Raw data —
* * * *

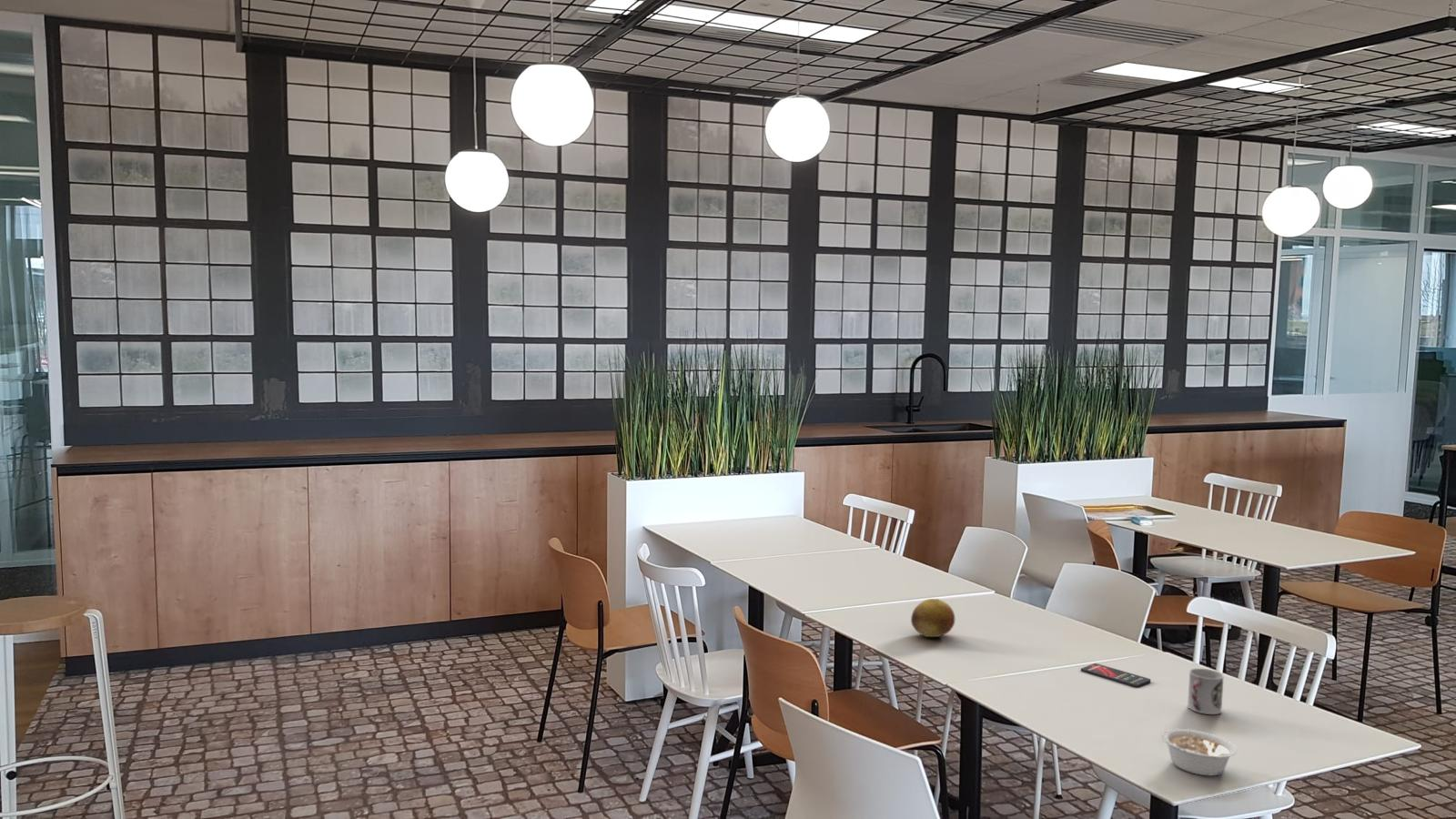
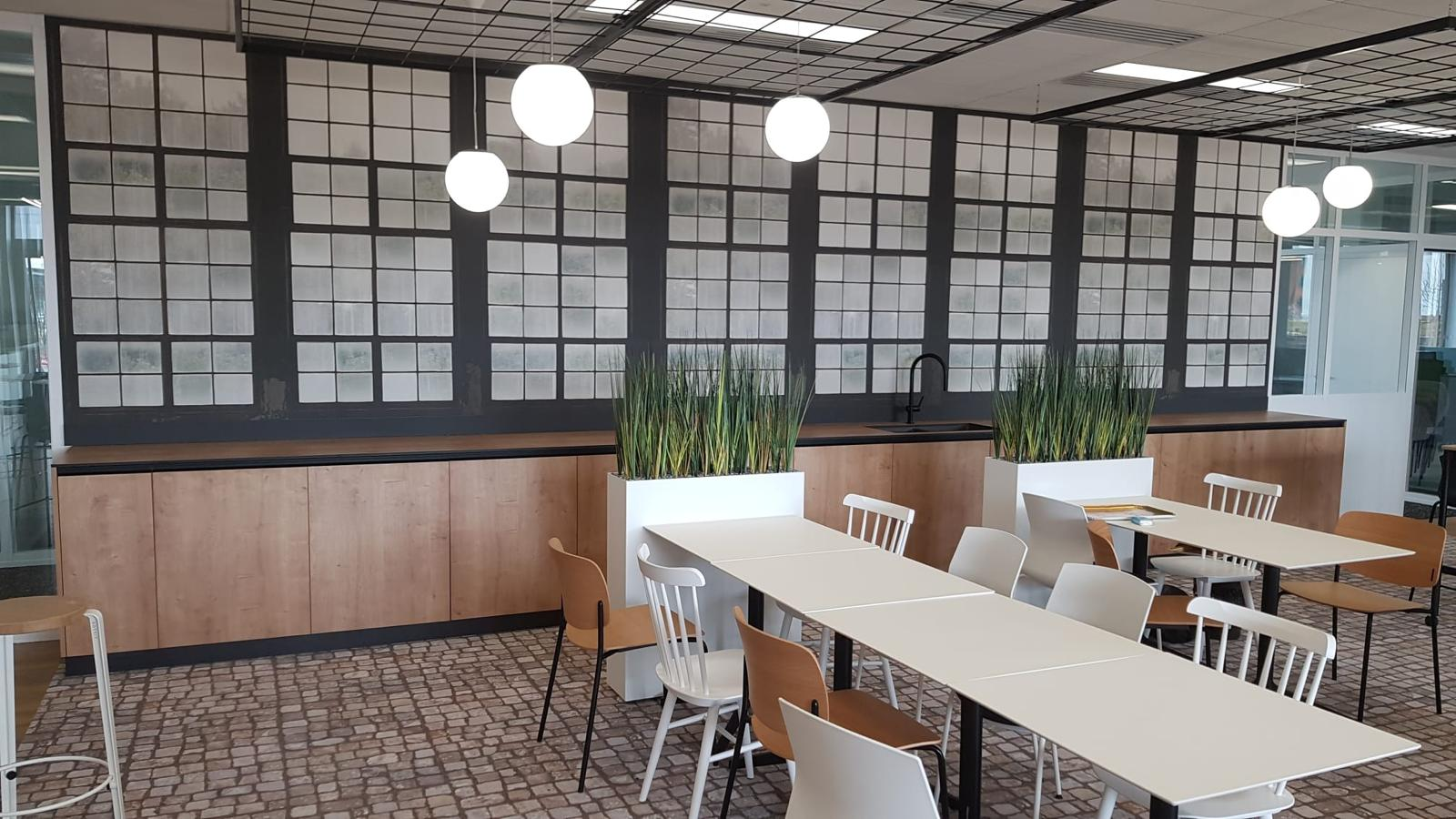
- cup [1187,668,1225,715]
- legume [1160,728,1238,777]
- smartphone [1080,662,1151,688]
- fruit [910,598,955,638]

* * * *

Task instructions — Each line from the one containing "- smartphone [1080,662,1151,688]" to the last line of the material above should be reproduced word for word, with nothing added.

Result for this task —
- smartphone [1080,662,1151,688]
- fruit [910,598,955,638]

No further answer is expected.